The New York Times has long been a leader in reporting on climate change. Since the late 1980’s the “Newspaper of Record” has consistently reported that climate change is real, that it’s caused by human emissions of carbon dioxide, and that it poses a deadly threat to the planet. According to this popular narrative a 97 percent consensus of the best climate scientists in the world agree that skyrocketing levels of carbon dioxide in the atmosphere are causing an unprecedented increase in global air temperatures, and that the warming is causing polar ice to melt and sea levels to rise. If left unchecked, the Times and most other major media providers predict world-wide ecological disaster by the end of the present century.

Recently the Times produced an online app to help people grasp the magnitude of global warming. The introduction to the app states, “As the world warms because of human-induced climate change, most of us can expect to see more days when temperatures hit 32 degrees Celsius (90 degrees Fahrenheit) or higher. See how your hometown has changed so far and how much hotter it may get.” To use the app, you simply enter your hometown in one box and the year of your birth in another box. A clever algorithm will then query a data set and produce a graph showing the increasing number of hot days in your hometown over the span of your lifetime.

When Steve Goddard, a longtime scientist and electrical engineer from Boulder, Colorado, tried the app, he entered his hometown -- Mt. Vernon, Illinois -- and his birth year -- 1957. The app noted that the data it was using only goes back to 1960. The results showed that in 1960 Mt. Vernon had 30 days above 90 degrees, while in 2017 that number had climbed to 41. The graph accompanying these numbers showed a steady annual increase in 90 degree days between 1960 and 2017, and predicted that the number would reach more than 70 by the year 2089.

SUPPLIED DATA>
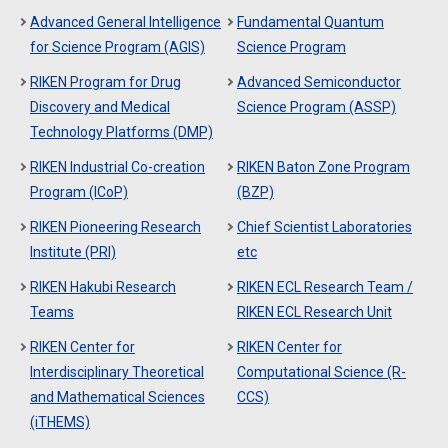
Advanced General Intelligence
Fundamental Quantum
for Science Program (AGIS)
Science Program
RIKEN Program for Drug
Advanced Semiconductor
Discovery and Medical
Science Program (ASSP)
Technology Platforms (DMP)
RIKEN Industrial Co-creation
RIKEN Baton Zone Program
Program (ICoP)
(BZP)
RIKEN Pioneering Research
Chief Scientist Laboratories
Institute (PRI)
etc
RIKEN Hakubi Research
RIKEN ECL Research Team /
Teams
RIKEN ECL Research Unit
RIKEN Center for
RIKEN Center for
Interdisciplinary Theoretical
Computational Science (R-
and Mathematical Sciences
CCS)
(iTHEMS)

YOUR ASSIGNMENT>
Rewrite the passage on the climate app, starting at the words "When Steve Goddard, a" and ending after "the year 2089.", with "Mt. Vernon" changed to "Mount Vernon". The material after the text is separate from it.

RESPONSE>
When Steve Goddard, a longtime scientist and electrical engineer from Boulder, Colorado, tried the app, he entered his hometown -- Mount Vernon, Illinois -- and his birth year -- 1957. The app noted that the data it was using only goes back to 1960. The results showed that in 1960 Mount Vernon had 30 days above 90 degrees, while in 2017 that number had climbed to 41. The graph accompanying these numbers showed a steady annual increase in 90 degree days between 1960 and 2017, and predicted that the number would reach more than 70 by the year 2089.